Low reticulocytosis, indicating reduced red blood cell (RBC) output, is an important feature of severe malarial anemia. Evidence supports a role for Plasmodium products, especially hemozoin (Hz), in suppressed erythropoiesis during malaria, but the mechanism(s) involved remains unclear. Here, we demonstrated that low reticulocytosis and suppressed erythropoietin (Epo)-induced erythropoiesis are features of malarial anemia in Plasmodium yoelii- and Plasmodium berghei ANKA-infected mice, similar to our previous observations in Plasmodium chabaudi AS-infected mice.
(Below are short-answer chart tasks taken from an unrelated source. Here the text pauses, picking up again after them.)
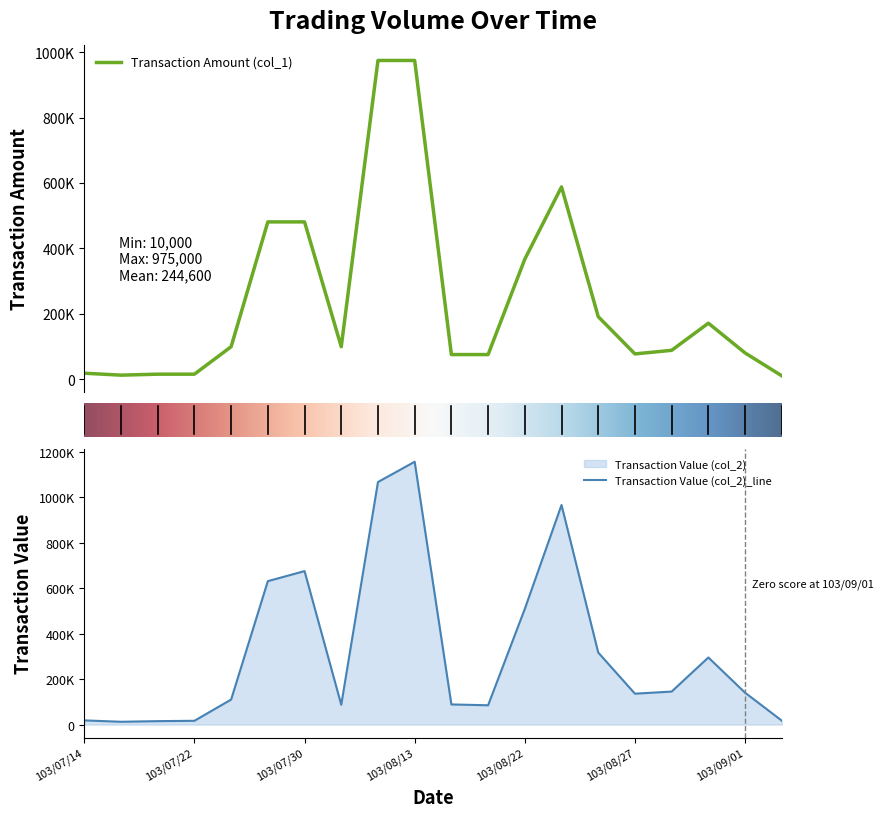

Where is the first local minimum for Transaction Amount (col_1)?

103/07/15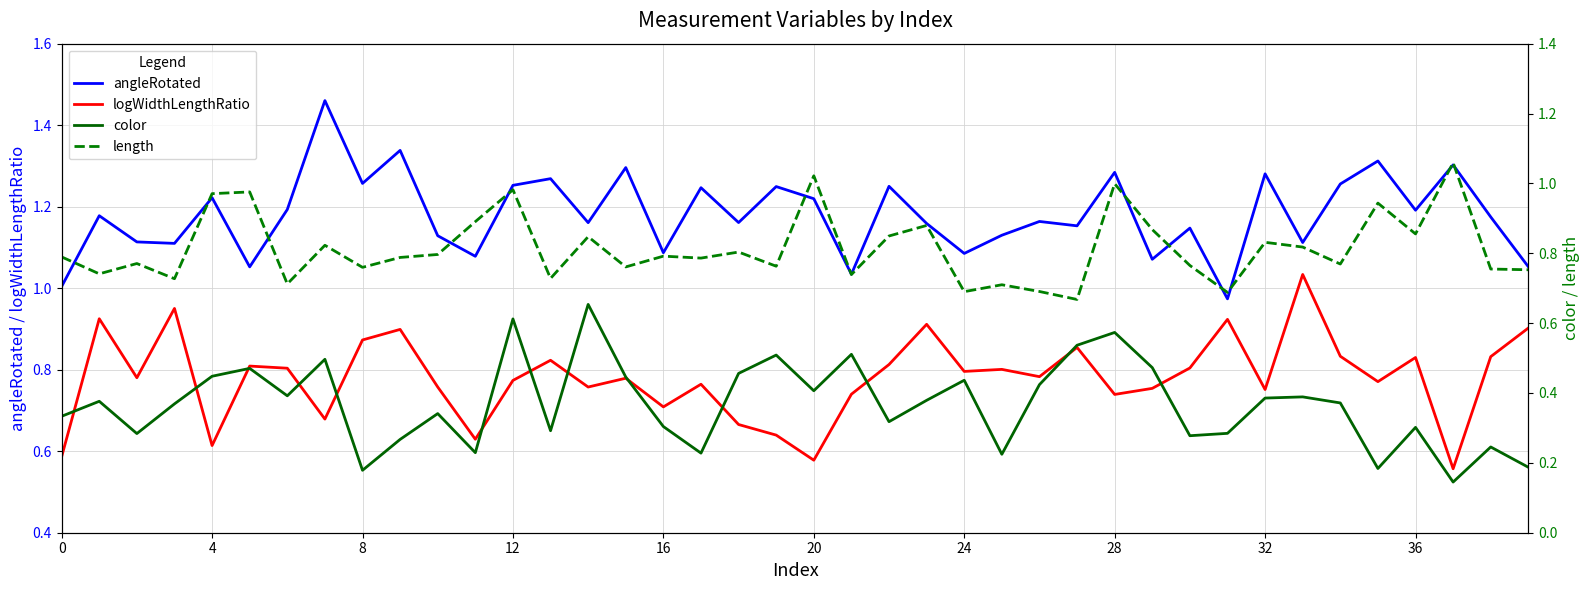

What is the difference between the maximum and minimum values in the logWidthLengthRatio series?

0.5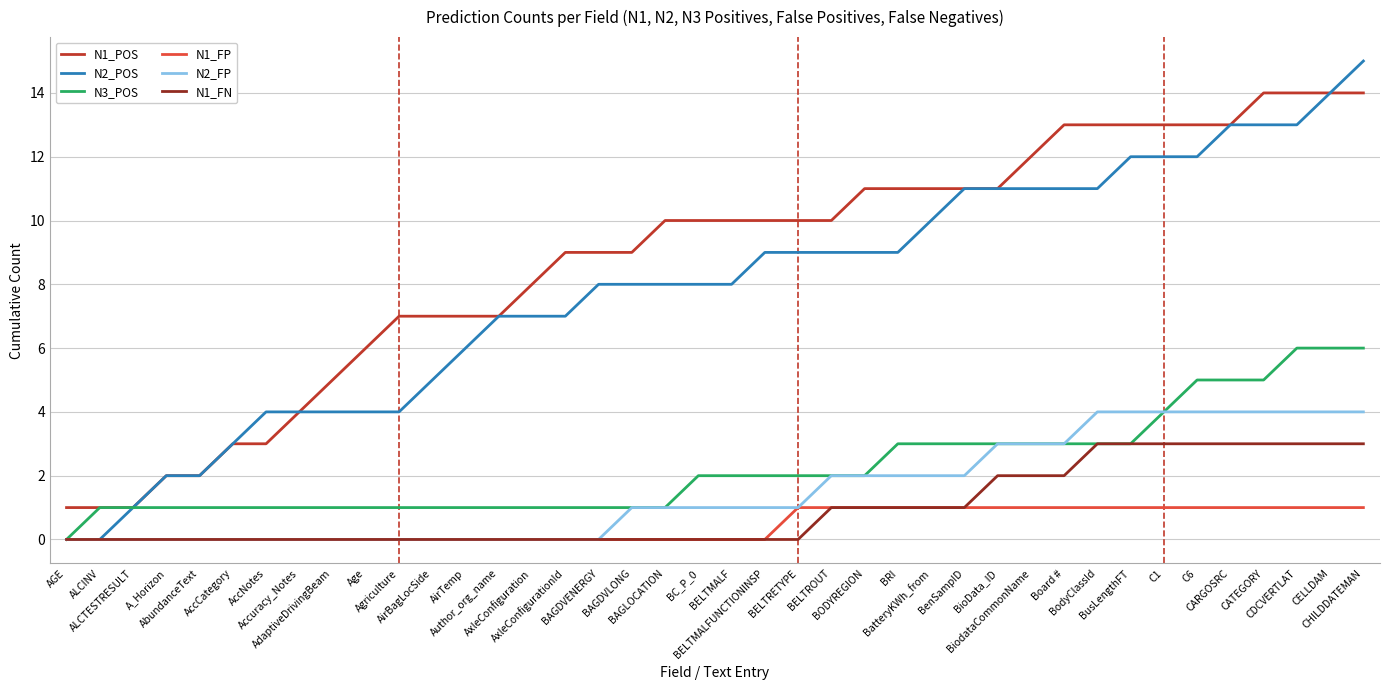

Rank the series by their maximum value, from lowest to highest.

N1_FP, N1_FN, N2_FP, N3_POS, N1_POS, N2_POS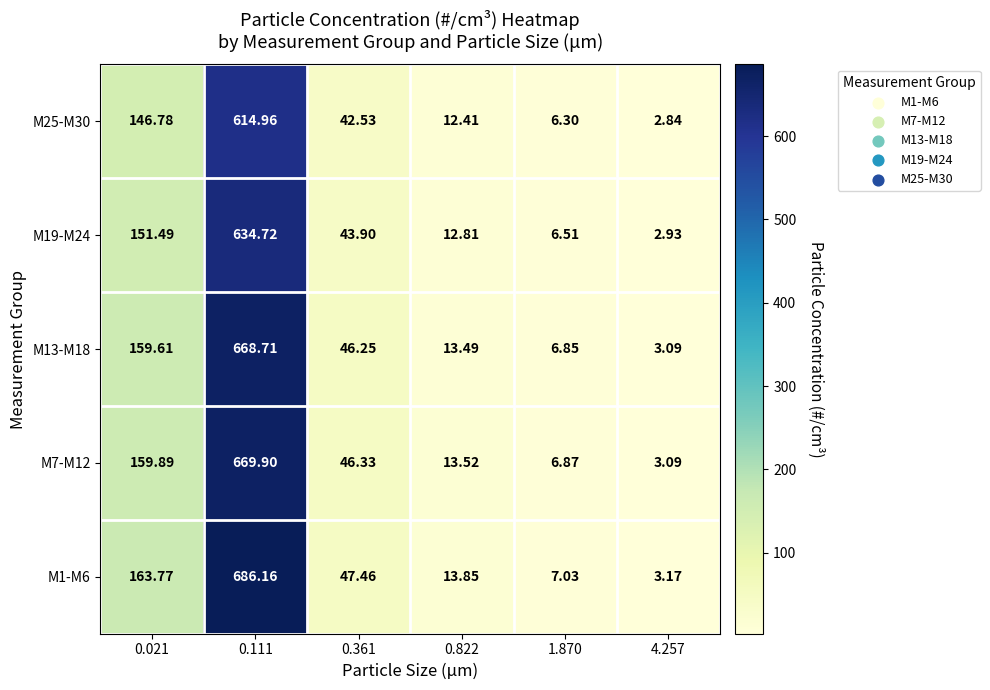

Is the value of M19-M24 at 0.021 greater than the value of M13-M18 at 0.361?

Yes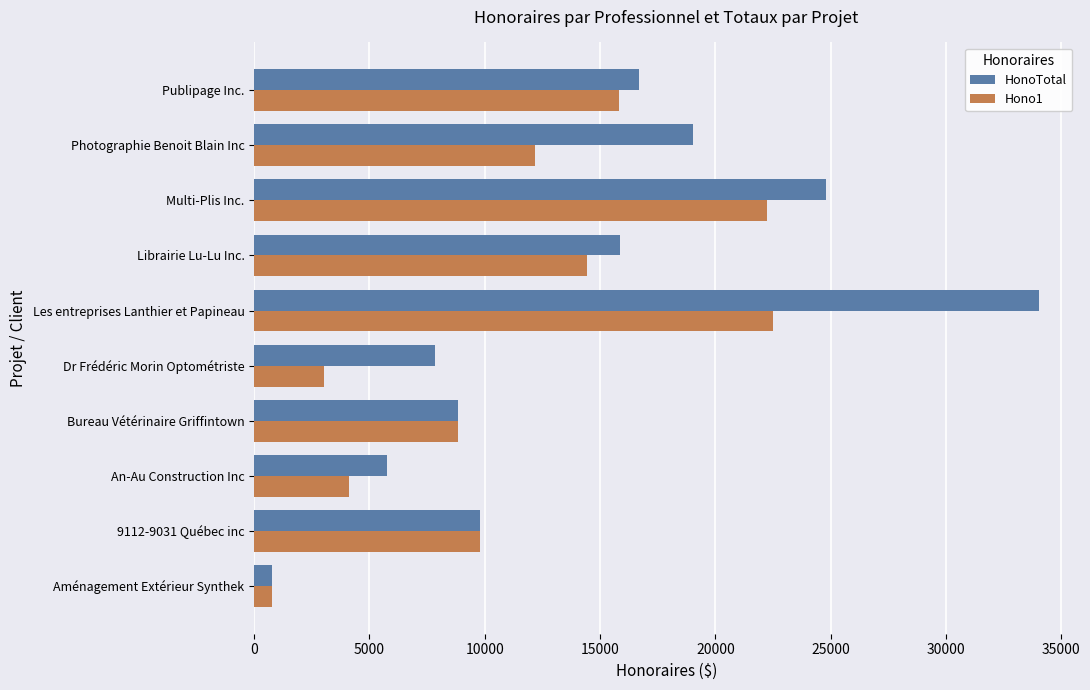

Is it true that Hono1 equals 787.5 at Aménagement Extérieur Synthek?

True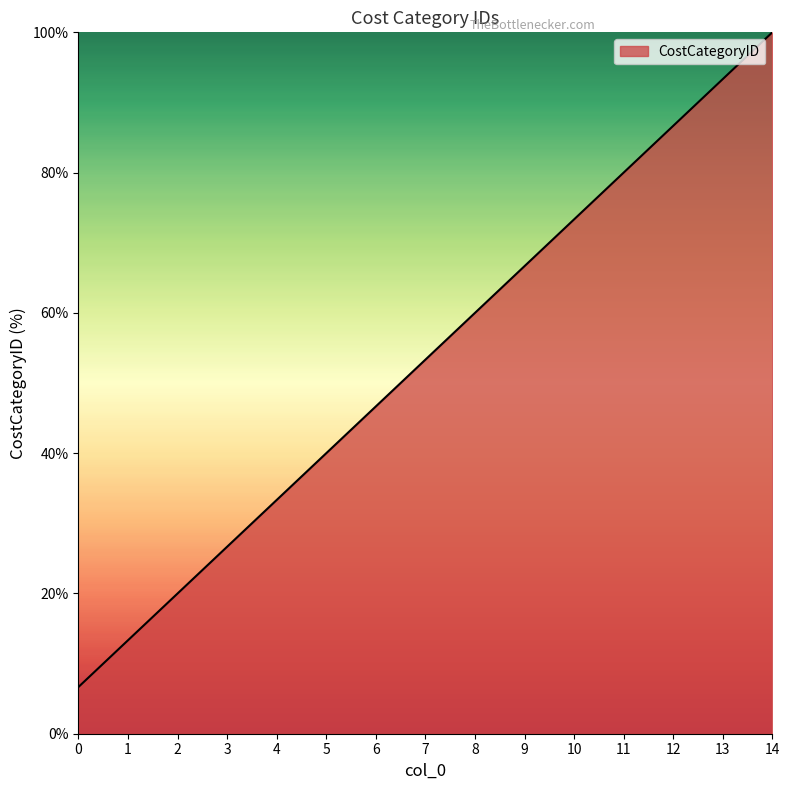

What is the change in value from 1 to 7?

+40.0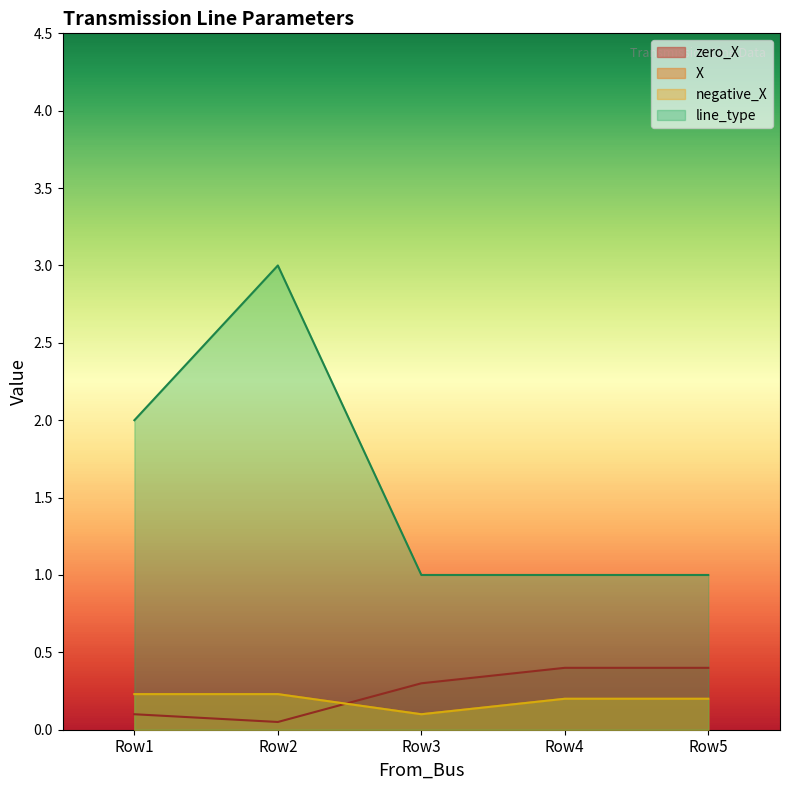

Reading right to left, what are all the values shown in this chart?

zero_X: 0.4	0.4	0.3	0.1	0.1
X: 0.2	0.2	0.1	0.2	0.2
negative_X: 0.2	0.2	0.1	0.2	0.2
line_type: 1.0	1.0	1.0	3.0	2.0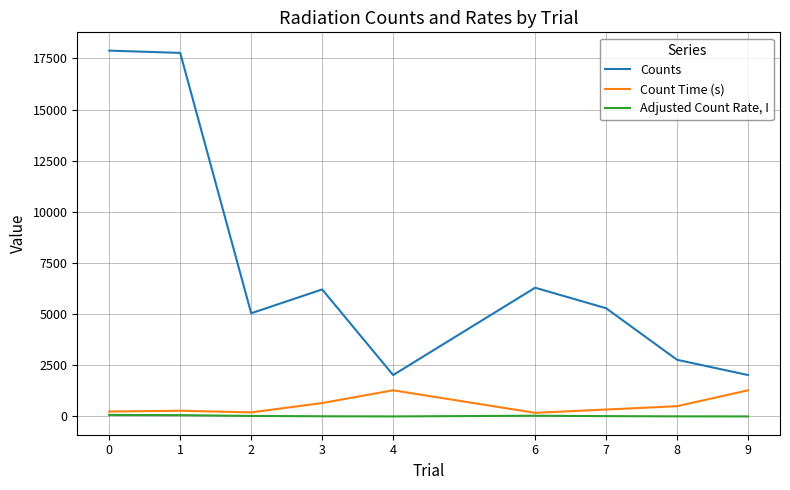

True or false: Counts and Count Time (s) intersect in this chart.

False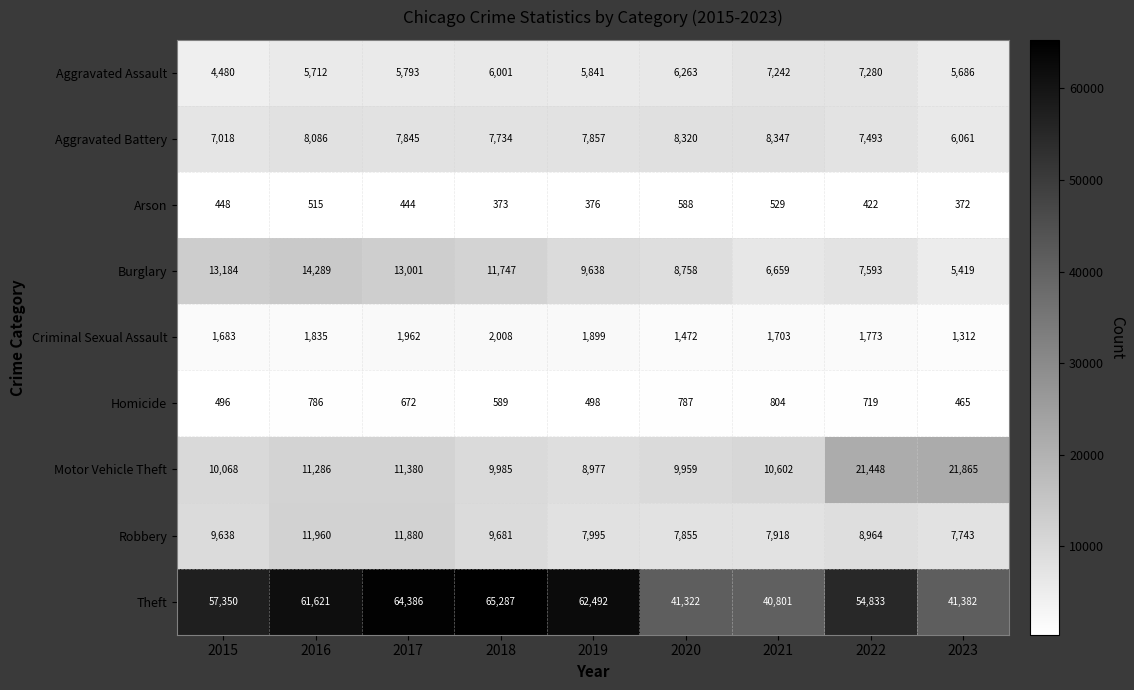

The Homicide series shows 281 at 2016. True or false?

False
The magnitude of decreases in RBC was a reflection of parasitemia level, but low reticulocytosis was evident despite differences in parasitemia, clinical manifestation, and infection outcome. Schizont extracts and Hz from P. falciparum and P. yoelii and synthetic Hz suppressed Epo-induced proliferation of erythroid precursors in vitro but did not inhibit RBC maturation. To determine whether Hz contributes to malarial anemia, P. yoelii-derived or synthetic Hz was administered to naive mice, and the development of anemia, reticulocytosis, and RBC turnover was determined. Parasite-derived Hz induced significant decreases in RBC and increased RBC turnover with compensatory reticulocytosis, but anemia was not as severe as that in infected mice. Our findings suggest that parasite factors, including Hz, contribute to severe malarial anemia by suppressing Epo-induced proliferation of erythroid precursors.